Mi primera vez

Siempre que se habla de una primera vez, pensamos rápidamente en la mujer y sus repercusiones fisiológicas y sociales. Y sí, no puedo negar que yo también lo hago. Sin embargo, pensar en cómo fue mi primera vez no es así. Pienso en ella, incluso recuerdo el rubor en su rostro una vez terminado lo que fuera que hiciéramos, porque aún hoy, ni lo sé.

Creo que el 90 % de la población ha vivido su primera vez entre las chapas de un coche. Para nosotros no fue menos. 

Recuerdo pequeños detalles del instante antes del acto en sí. El frío convirtiéndose en calor, las manos de ella acariciando mi piel y mis nervios recorrer todo mi cuerpo. No voy a negar que mis ganas eran grandes, tampoco negaré que se reflejaban en lo endurecido de mi miembro. Pensar en ello me causa hasta nostalgia. ¿Quién volviera a esa edad sabiendo lo que sabe con la experiencia de los años? ¡Cómo cambiaría todo! La trataría con mucha más dulzura, con más mimo y menos torpe de lo que lo hice.

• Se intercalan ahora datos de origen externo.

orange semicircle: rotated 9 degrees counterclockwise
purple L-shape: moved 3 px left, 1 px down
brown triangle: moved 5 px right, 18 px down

Ni siquiera lo habíamos hablado. Estas cosas no se hablan, surgen cuando surgen. ¡Gran error! ¿Estábamos preparados? Pues no lo sé. Lo único que sé es que cuando pasó los dos teníamos ganas de que pasara. Ella era todo lo que necesitaba en ese preciso momento. Nuestras bocas eran muestra de ello, ya que se buscaban y besaban con insistencia; nuestras respiraciones no dejaban atrás el deseo implícito en los gestos y caricias, en las miradas y pensamientos no pronunciados. 
No puedo recordar con exactitud si fue ella o fui yo, no puedo asegurar que de alguna forma aquello se hablara segundos antes de que sucediera, pero si puedo decir que el miedo recorrió mi cuerpo entero cuando la punta de mi erección se encontró en la puerta de su sexo. Allí, donde el calor y la humedad se hicieron notar a través del preservativo que tampoco sé cómo logré colocar bien con mi falta de experiencia. 
Prometo que me temblaban las manos y los brazos a pesar de que sujetaron mi cuerpo para no aplastarla contra el asiento del coche. Sí, se que puede parecer incómodo, pero en un asiento trasero se puede hacer el misionero. También puedo asegurar que mi entrada en ella fue pausada, nada brusca y con mi atención puesta en sus ojos y no solo en lo que mi cuerpo sentía, a pesar de que era mucho y muy distinto a lo sentido hasta ese momento.

En el proceso de entrada noté sin problemas la dificultad para continuar. Estaba claro que aquella mirada inocente que me cautivó meses atrás no era fingida. Igualmente, la mía, no podía poner en duda que era un simple ser imberbe que no había experimentado más allá de una "pajilla" con compañía. Pero para nada era lo mismo. Y sí, estuve pendiente de ella, pero también de mí. De cierta tirantez en mi prepucio y cierto miedo a que aquello fuera lo habitual y lo escuchado hasta el momento un montón de mentiras, a que ese placer del que hablan no existiera, a que yo fuera diferente, a que a ella no le gustara y no llegara "a cumplir" como un hombre. 
-¿Estás bien? -llegué a preguntar cuando al fin me atreví a cruzar la barrera.

Asintió. Ni siquiera me contestó y tras un par de entradas que me erizaron el vello y ver su cara de excitación con su mirada clavada en mis ojos, desistí. Sí, no me llegué a correr. No esa vez. Y hoy día no me arrepiento de aquella decisión. Ella estaba tan tensa que le sería difícil alcanzar lo que para mí podía ser tan fácil. Por eso lo dejé estar. Fue la segunda vez que lo intentamos, con más de medio camino hecho, la que realmente disfrutamos. 

Hoy día, casi treinta años después de aquella experiencia, tengo el gusto de ver todavía el rubor en su rostro después de cada una de nuestras sesiones de sexo. Las hemos bañado de comunicación y nos hemos enseñado el uno al otro a cómo darnos lo que queremos recibir.